Depuis sa création, l’Union européenne doit lutter contre le préjugé selon lequel elle est un géant économique, mais un avorton politique. Cette perception trouve ses racines dans l’histoire : aux balbutiements de la Communauté européenne, la coopération économique entre les États membres était favorisée, et ce, même si le projet d’une Europe commune fût porté dès le départ par la vision ambitieuse d’une communauté européenne politique et de valeurs.

La Communauté européenne du charbon et de l’acier jeta les fondements d’une coopération économique. L’idée au cœur de cette communauté était que les États membres ne se feraient plus la guerre s’ils étaient liés entre eux par des intérêts économiques. Cette interdépendance économique devait également assurer la stabilité politique ainsi que la paix sur le continent européen. Et le projet se concrétisa : l’union politique de l’Europe arriva.

Aucun paradigme commun de politique étrangère jusqu’ici.

Ce modèle d’intégration européenne est resté tel quel. L’unification des États membres est d’abord économique, et ensuite politique. Cette intégration disparate se fait surtout ressentir dans la perception de l’Union européenne sur la scène internationale. Économiquement, l’Union agit comme un seul État : fermée vers l’extérieur dans ses relations commerciales et unie vers l’intérieur grâce à un marché commun. Néanmoins, d’un point de vue politique, elle ne s’est jamais montrée aussi fermée qu’un État. Certes, il existe une politique étrangère et de sécurité commune (la PESC), dont le visage est celui de Catherine Ashton, Haute représentante de l’Union pour les affaires étrangère et la politique de sécurité. Cependant, la baronne Ashton n’est pas une ministre des Affaires étrangères comme les autres, et un paradigme commun de politique étrangère fait toujours défaut, parce que les différents intérêts nationaux et les traditions en matière de politique étrangère sont bien trop hétérogènes.

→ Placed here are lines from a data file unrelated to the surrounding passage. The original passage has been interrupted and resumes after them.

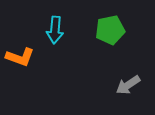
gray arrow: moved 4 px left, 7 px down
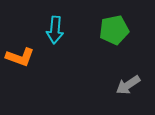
green pentagon: moved 4 px right
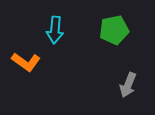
orange L-shape: moved 6 px right, 5 px down; rotated 16 degrees clockwise
gray arrow: rotated 35 degrees counterclockwise
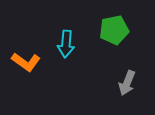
cyan arrow: moved 11 px right, 14 px down
gray arrow: moved 1 px left, 2 px up
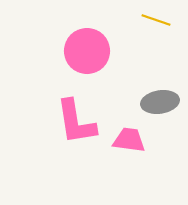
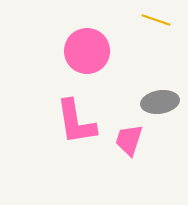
pink trapezoid: rotated 80 degrees counterclockwise
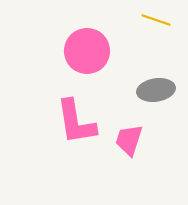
gray ellipse: moved 4 px left, 12 px up
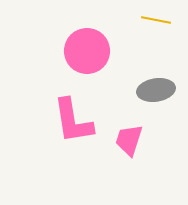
yellow line: rotated 8 degrees counterclockwise
pink L-shape: moved 3 px left, 1 px up
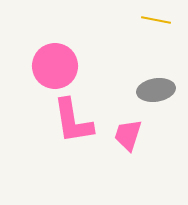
pink circle: moved 32 px left, 15 px down
pink trapezoid: moved 1 px left, 5 px up
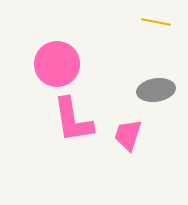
yellow line: moved 2 px down
pink circle: moved 2 px right, 2 px up
pink L-shape: moved 1 px up
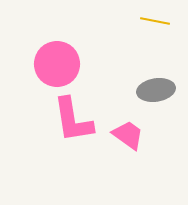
yellow line: moved 1 px left, 1 px up
pink trapezoid: rotated 108 degrees clockwise
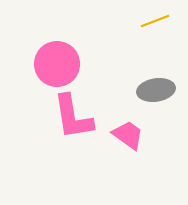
yellow line: rotated 32 degrees counterclockwise
pink L-shape: moved 3 px up
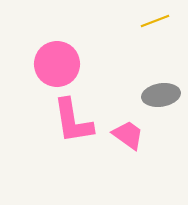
gray ellipse: moved 5 px right, 5 px down
pink L-shape: moved 4 px down
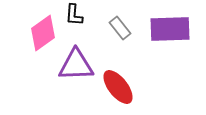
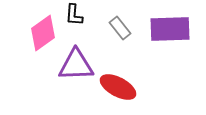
red ellipse: rotated 24 degrees counterclockwise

C’est sur ces deux piliers (la force économique et la politique étrangère européenne toujours immature) que repose la perception américaine de l’Union européenne. Son rôle dans le monde est incontestable : sur le plan international, elle est la plus grande puissance commerciale et détient la deuxième devise mondiale. Elle est également le principal bailleur de fonds dans le domaine de l’aide au développement, en investissant annuellement sept milliards d’euros pour des mesures d’aide dans les pays en développement. Cette position économique forte ne fait pas seulement de l’Union un partenaire commercial indispensable, mais lui confère également une prétention au pouvoir. Les États-Unis en sont bien conscients.

De faibles signaux politiques

Pourtant, comme le montre très clairement ce nouvel exemple de crise politique en Ukraine, l’Union européenne ne profite pas (encore) de cette responsabilité politique internationale. Alors que les États-Unis défendent un avis politique fermé vers l’extérieur, ils ne peuvent compter sur des signaux politiques clairs de la part des Européens. Ce manque d’efficacité dans les décisions de politique étrangère ternit le rôle international de l’Union et, donc, sa réputation auprès des États-Unis, qui restent encore et toujours son principal partenaire. L’ère de l’auto-découverte politique devrait aboutir le plus rapidement possible à une politique étrangère plus cohérente dans l’Union européenne. Si tel n’est le cas, celle-ci risque de perdre son importance auprès de concurrents internationaux, tels que les pays BRICS, et, ce faisant, l’attrait qu’elle représente pour les États-Unis.